Table 4) Anova table for linear regression.
	Df	Sum Sq	Mean Sq	F value	Pr(>F)
petal_area_mm	1	0.6870	0.6870	13.6224	0.0004
Residuals	101	5.0936	0.0504	NA	NA

What’s Ahead

In this chapter we will consider linear regression

What’s ahead

In this chapter, we will consider linear regression. A linear regression is model for describing how the expected value of a numeric response variable changes with a numeric explanatory variable.
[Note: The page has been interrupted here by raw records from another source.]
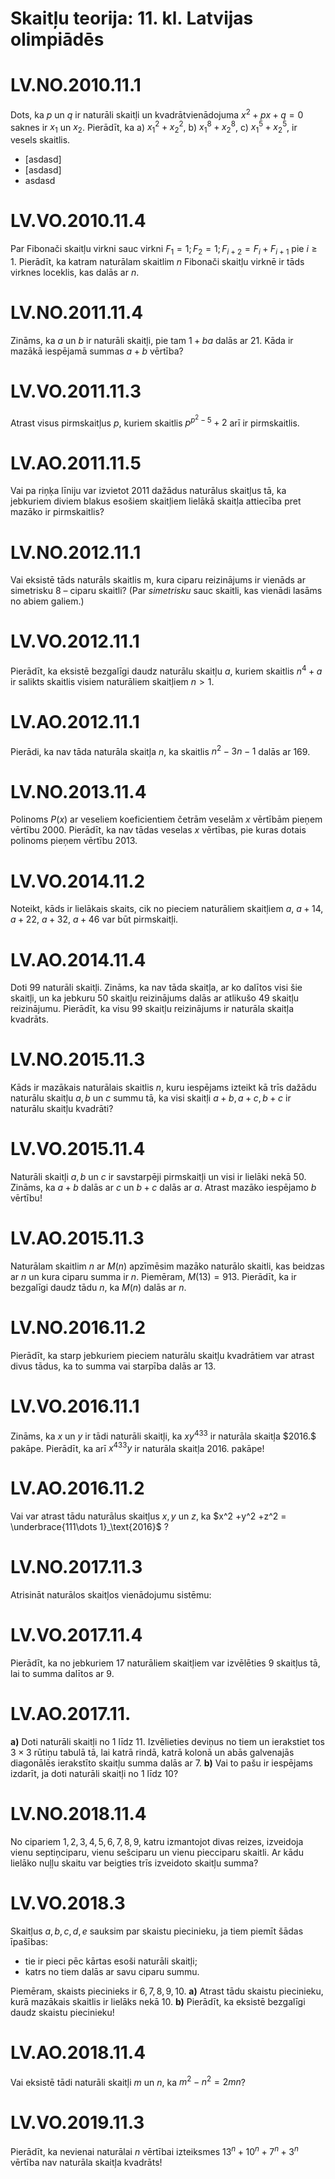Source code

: #+REVEAL_ROOT: ./reveal.js/
#+OPTIONS: toc:nil num:nil reveal_title_slide:nil
#+REVEAL_TRANS: swipe
#+REVEAL_THEME: white
#+REVEAL_EXTRA_CSS: ./css/formats.css

* Skaitļu teorija:  11. kl. Latvijas olimpiādēs

* LV.NO.2010.11.1
  Dots, ka $p$ un $q$ ir naturāli skaitļi un kvadrātvienādojuma $x^2 + px + q = 0$
  saknes ir $x_1$ un $x_2$.  Pierādīt, ka
  a) $x_1^2 +x^2_2$,
  b) $x_1^8 + x_2^8$,
  c) $x_1^5 + x_2^5$,
  ir vesels skaitlis.

 - [asdasd]
 - [asdasd]
 - asdasd

* LV.VO.2010.11.4
  Par Fibonači skaitļu virkni sauc virkni $F_1=1; F_2=1; F_{i+2}=F_i+F_{i+1}$ pie
  $i≥1$. Pierādīt, ka katram naturālam skaitlim $n$ Fibonači skaitļu virknē ir tāds
  virknes loceklis, kas dalās ar $n$.

* LV.NO.2011.11.4
  Zināms, ka $a$ un $b$ ir naturāli skaitļi, pie tam $1+ba$ dalās ar $21$. Kāda ir
  mazākā iespējamā summas $a+b$ vērtība?

* LV.VO.2011.11.3
  Atrast visus pirmskaitļus $p$, kuriem skaitlis $p^{p^2-5} + 2$ arī ir
  pirmskaitlis.

* LV.AO.2011.11.5
  Vai pa riņķa līniju var izvietot $2011$ dažādus naturālus skaitļus tā, ka
  jebkuriem diviem blakus esošiem skaitļiem lielākā skaitļa attiecība pret mazāko
  ir pirmskaitlis?
  
* LV.NO.2012.11.1
  Vai eksistē tāds naturāls skaitlis m, kura ciparu reizinājums ir vienāds ar
  simetrisku $8$ -- ciparu skaitli?  (Par /simetrisku/ sauc skaitli, kas vienādi lasāms
  no abiem galiem.)

* LV.VO.2012.11.1
  Pierādīt, ka eksistē bezgalīgi daudz naturālu skaitļu $a$, kuriem skaitlis $n^4+a$ ir
  salikts skaitlis visiem naturāliem skaitļiem $n>1$.

* LV.AO.2012.11.1
  Pierādi, ka nav tāda naturāla skaitļa $n$, ka skaitlis $n^2 -3n -1$ dalās ar
  $169$.

* LV.NO.2013.11.4
  Polinoms $P(x)$ ar veseliem koeficientiem četrām veselām $x$ vērtībām pieņem
  vērtību $2000$. Pierādīt, ka nav tādas veselas $x$ vērtības, pie kuras dotais
  polinoms pieņem vērtību $2013$.

* LV.VO.2014.11.2
  Noteikt, kāds ir lielākais skaits, cik no pieciem naturāliem skaitļiem $a$, $a+14$,
  $a+22$, $a+32$, $a+46$ var būt pirmskaitļi.

* LV.AO.2014.11.4
  Doti $99$ naturāli skaitļi.  Zināms, ka nav tāda skaitļa, ar ko dalītos visi šie
  skaitļi, un ka jebkuru $50$ skaitļu reizinājums dalās ar atlikušo $49$ skaitļu
  reizinājumu. Pierādīt, ka visu $99$ skaitļu reizinājums ir naturāla skaitļa
  kvadrāts.

* LV.NO.2015.11.3
  Kāds ir mazākais naturālais skaitlis $n$, kuru iespējams izteikt kā trīs dažādu
  naturālu skaitļu $a,b$ un $c$ summu tā, ka visi skaitļi $a+b, a+c, b+c$ ir naturālu
  skaitļu kvadrāti?

* LV.VO.2015.11.4
  Naturāli skaitļi $a, b$ un $c$ ir savstarpēji pirmskaitļi un visi ir lielāki
  nekā $50$. Zināms, ka $a+b$ dalās ar $c$ un $b+c$ dalās ar $a$. Atrast mazāko iespējamo
  $b$ vērtību!

* LV.AO.2015.11.3
  Naturālam skaitlim $n$ ar $M(n)$ apzīmēsim mazāko naturālo skaitli, kas beidzas
  ar $n$ un kura ciparu summa ir $n$.  Piemēram, $M(13)=913$. Pierādīt, ka ir bezgalīgi
  daudz tādu $n$, ka $M(n)$ dalās ar $n$.

* LV.NO.2016.11.2
  Pierādīt, ka starp jebkuriem pieciem naturālu skaitļu kvadrātiem var atrast
  divus tādus, ka to summa vai starpība dalās ar $13$.
  
* LV.VO.2016.11.1
  Zināms, ka $x$ un $y$ ir tādi naturāli skaitļi, ka $xy^{433}$ ir naturāla
  skaitļa $2016.$ pakāpe. Pierādīt, ka arī $x^{433}y$ ir naturāla skaitļa
  $2016$. pakāpe!

* LV.AO.2016.11.2
Vai var atrast tādu naturālus skaitļus $x, y$ un $z$, ka $x^2 +y^2 +z^2 =
\underbrace{111\dots 1}_\text{2016}$ ?

* LV.NO.2017.11.3
  Atrisināt naturālos skaitļos vienādojumu sistēmu:

  \begin{cases}
	 x+z =2017 \\
	 31xz = y^2
  \end{cases}

* LV.VO.2017.11.4
  Pierādīt, ka no jebkuriem $17$ naturāliem skaitļiem var izvēlēties $9$ skaitļus tā,
  lai to summa dalītos ar $9$.

* LV.AO.2017.11.
  *a)* Doti naturāli skaitļi no $1$ līdz $11$. Izvēlieties deviņus no tiem un ierakstiet
  tos $3\times 3$ rūtiņu tabulā tā, lai katrā rindā, katrā kolonā un abās galvenajās
  diagonālēs ierakstīto skaitļu summa dalās ar $7$. *b)* Vai to pašu ir iespējams
  izdarīt, ja doti naturāli skaitļi no $1$ līdz $10$?

* LV.NO.2018.11.4
  No cipariem $1, 2, 3, 4, 5, 6, 7, 8, 9$, katru izmantojot divas reizes, izveidoja
  vienu septiņciparu, vienu sešciparu un vienu piecciparu skaitli. Ar kādu lielāko
  nuļļu skaitu var beigties trīs izveidoto skaitļu summa?

* LV.VO.2018.3
  Skaitļus $a,b,c,d,e$ sauksim par skaistu piecinieku, ja tiem piemīt šādas
  īpašības:
 - tie ir pieci pēc kārtas esoši naturāli skaitļi;
 - katrs no tiem dalās ar savu ciparu summu.
 Piemēram, skaists piecinieks ir $6, 7, 8, 9, 10$. *a)* Atrast tādu skaistu
 piecinieku, kurā mazākais skaitlis ir lielāks nekā $10$. *b)* Pierādīt, ka
 eksistē bezgalīgi daudz skaistu piecinieku!

* LV.AO.2018.11.4
  Vai eksistē tādi naturāli skaitļi $m$ un $n$, ka $m^2 - n^2 =2mn$? 
  
* LV.VO.2019.11.3
  Pierādīt, ka nevienai naturālai $n$ vērtībai izteiksmes $13^n + 10^n + 7^n +
  3^n$ vērtība nav naturāla skaitļa kvadrāts!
We begin by reviewing three related summaries of association between two numeric variables: covariance, correlation, and slope.
Next, we treat linear regression as a linear model. Just like the models with categorical an explanatory variable and a numeric response, a regression model generates predicted values and residuals. The difference is that regression uses a numeric explanatory variable directly, rather than first sorting observations into groups. We will see how the intercept and slope define the regression line, how to use this line to make predictions, and how to calculate residuals.
Before we get too excited about our model, we will pause to consider assumptions of linear regression. We will also discuss what to do when these assumptions are imperfect, because real biological data rarely behave perfectly.
We then learn to quantify uncertainty in our regression coefficients.
Next, we will learn to test the null hypothesis that the slope equals zero. We will do this in three related ways: with a t-test for the slope, with an ANOVA/F-test based on model and error variation, and with a permutation test that builds a null distribution by shuffling the data.
After that, we will step back and consider caveats in making predictions from linear models. We will see that predictions from linear regression are only trustworthy when they stay close to the range and context of the data used to fit the model.
Finally, we will end with a practical workflow regression in R.

This chapter lays the foundation for the more complex linear models in the remainder of this section.